The best quarterback on the roster is redshirt freshman quarterback Jerrod Heard, but coaches attribute his immense struggles the last two games to opponents’ crowding the box defensively to restrict his dual-threat ability. With enough video of Heard finally in action, the opposition has discovered he can’t complete the intermediate passes needed to exploit those defensive schemes.
“That’s no secret,” one of the coaches says.
Neither is the void of talent among the upperclassmen. It’s so bad that the Longhorns’ have become a punch line among NFL scouts, who joke they now make the trip to Austin for Sixth Street instead of The Forty Acres.
Senior cornerback Duke Thomas is considered Strong’s best senior because of how hard he plays but is unlikely to make an NFL roster. It’s widely believed Texas won’t have a player selected in the NFL draft for the second time in three years after its 76-year streak was snapped in 2014.
“None of the older guys are going to the NFL, so you can tell most of them really don’t care,” one of the coaches says.
To make matters worse, there appears to be a lack of leadership among the players, a role usually filled by upperclassmen. “(Texas) doesn’t have any dogs,” one of the coaches says. “They don’t have anyone that will stand up and say, ‘F— this bull—-, let’s go kick these f——‘ a–.”
The rift between Texas’s underclassmen and upperclassmen is so evident that coaches could sense the animosity well before it spilled over publicly in recent weeks. They see confidence in the Longhorns’ younger players, but not the older ones.
“The upperclassmen are killing everything,” one of the coaches says. “The freshmen just want to play. They’re balling their a—- off.”
The piece also slams Mack Brown for not recruiting some of TCU’s most talented players.
Look, I know as a Texas Ex that we can’t always be national championship contenders. But this really hurts. Heretofore I have tended to, like most people I think, blame Charlie Strong. Even Charlie Strong (publicly) blames Charlie Strong.
And perhaps that’s partly Strong’s fault, for not empowering the upperclassmen he inherited and the underclassmen he recruited to be leaders. But the coaches speaking to Evans and Thamel — perhaps including ones at Big 12 rivals Oklahoma State and TCU, who would seem to have far more to gain from noting the conference’s dormant superpower is still poorly-coached than from praising the man in charge of it — seem mostly laudatory of the job Strong has done, with the reporters even writing “many coaches still can’t believe Strong was able to will the Longhorns to a 6-7 record last season.”

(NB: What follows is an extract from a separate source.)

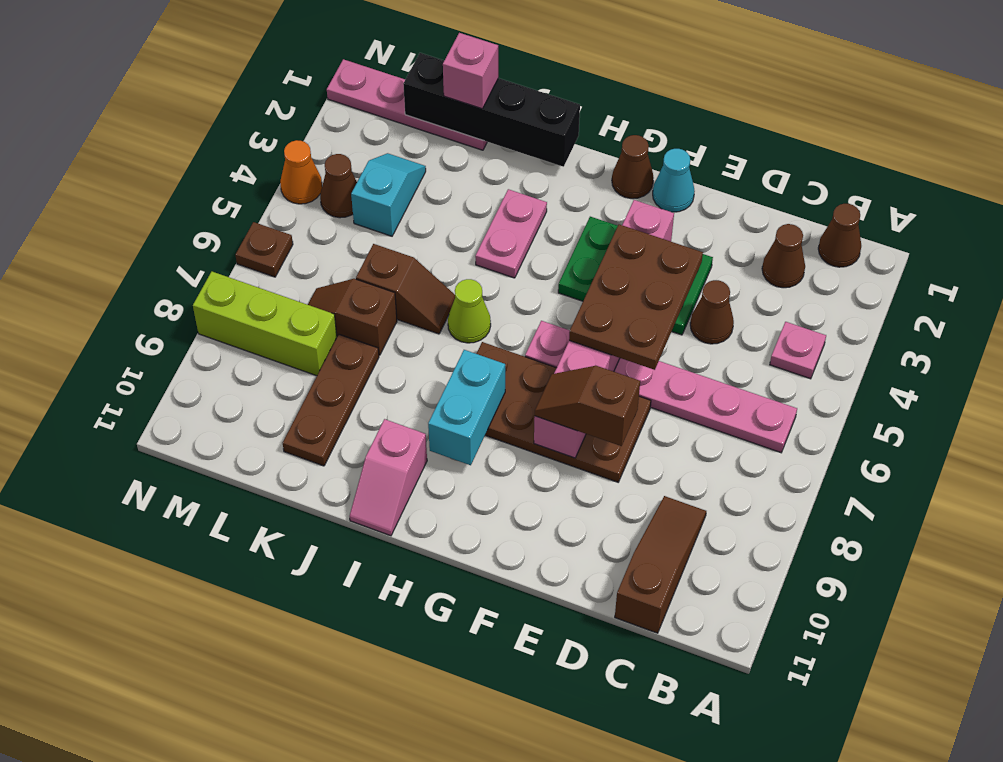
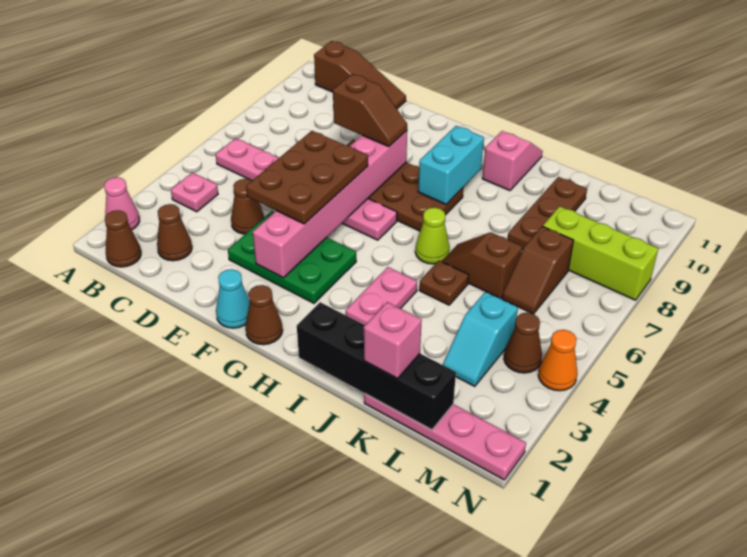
none -> pink cone A2 level 1
brown slope C9:C11 level 1 top 11 -> brown slope B11:D11 level 1 top B
brown slope K7:L7 level 1 top K -> brown slope L6:L7 level 1 top 7
brown plate N6 level 1 -> brown plate J5 level 1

Given a chance to play politics, those coaches chose truth. And it’s crystal clear that those coaches — who see more, talk more, and know more about locker rooms, even their opponents’, than virtually anyone else in the college football ecosystem — feel that the lion’s share of the blame for this Texas plight should fall at the feet of Mack Brown.
And given that, I’ll sure as heckfire be mad if the University chiefs even consider hiring Mack Brown as Athletic Director. There is no way he could possibly be objective. (Fortunately, the latest is that he doesn’t want the job).
Whether Charlie Strong can succeed in turning things around is yet to be proven, but he has earned the opportunity to try. If anyone should feel entitled on the 40 Acres, it should be him.